Teddy grabbed her arm again. “Come quick. We have to go, Kerry! We can’t get Sam in trouble.”

She stole one last look at the gleaming surfaces before she let Teddy pull her out of the kitchen and into the alley, where they sat to consume their stolen meal.

Chapter Two
 

The Mission District

San Francisco, April 1891

 

“Elizabeth, dear. Please run over to the Italian market and buy some carrots and cabbage for dinner.”

Beth’s father George looked up and frowned but didn’t object. If her mother Frieda was busy, he allowed Beth to run quick errands as long as she came directly back to the store. Their busiest time was afternoons as the neighbors came home from work and stopped in to do their shopping at Hammonds Dry Goods.

The store stood on the corner of 17th and Valencia, about two blocks from the Mission District’s chief landmark—the church and mission of St. Francis of Assisi. The Spanish priests had built it over two hundred years before, and it was still the biggest Catholic church in the neighborhood.

Its parishioners were the Italian and Irish immigrants who had come during the Gold Rush, and although they hadn’t found any gold they found a place to settle. The Hammonds were a “mixed” couple. George was German and Frieda was Norwegian, which made their only daughter, Beth, not that different from the rest of the neighborhood melting pot.

The Mission District was sunny and placid, far different than crowded, noisy downtown San Francisco. It was a mere two miles away from the Barbary Coast, but other than a few businesses such as the Hammonds’ store, it was purely residential and home to respectable working families.

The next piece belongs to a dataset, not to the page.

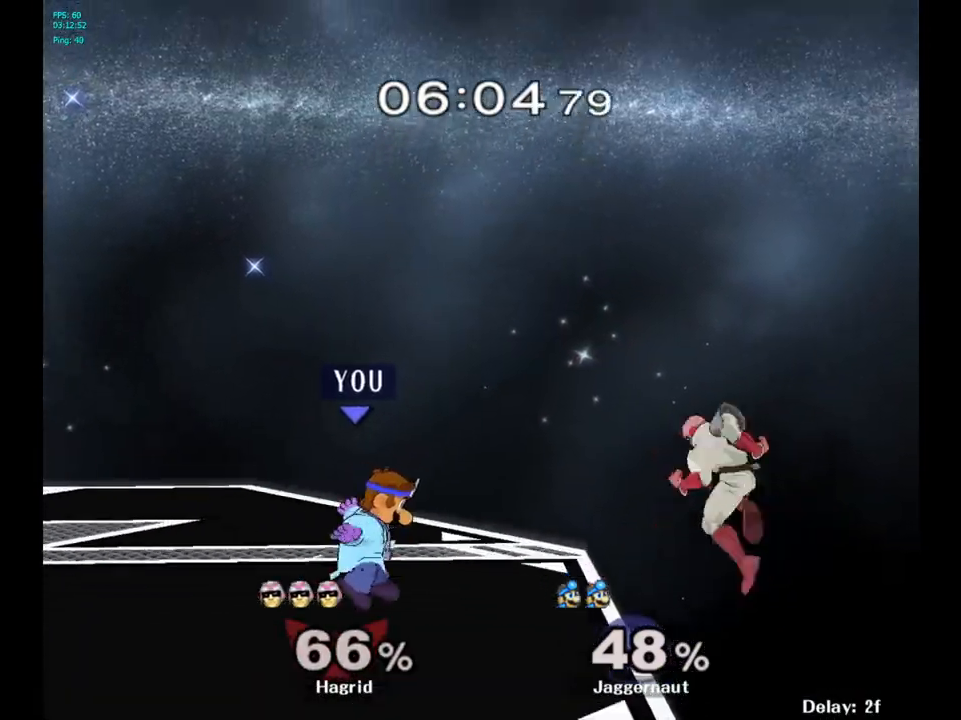
{"buttons": ["A"], "left_stick": "up", "right_stick": "center", "events": [[283, "left_stick", "up"], [400, "A", "down"]]}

Beth was relieved to get away from the constant tension at home. Her father worried about the business, about what people might think—really about everything. The worry made him irritable.

She strolled down Guerrero Street and turned on 17th Street to Mission Street. It was April and the afternoon sun was warm. She looked up toward the twin hills in the distance and saw the fog approaching, as it almost always did at that time of day, although it wouldn’t reach the Mission until nearly dark.

In the Rocco Produce store, at least one of the many Rocco children was always at work. Beth thought how different it would be if she had a brother or a sister to take some of her parents’ attention and to help them. She walked slowly past the racks of vegetables and fruits, bursting with life and color. She ran her hand over thick-skinned cantaloupes, spiky artichokes, and glossy tomatoes. What would they taste like? Her family ate only a few different vegetables, none of them what her father called “exotic.” The Roccos’ vegetables seemed so alive and earthy compared to the beige barrels of rice, wheat, sugar, and the like in her parents’ store. She chose a cabbage and the orangest carrots she could find and put them in a mesh bag.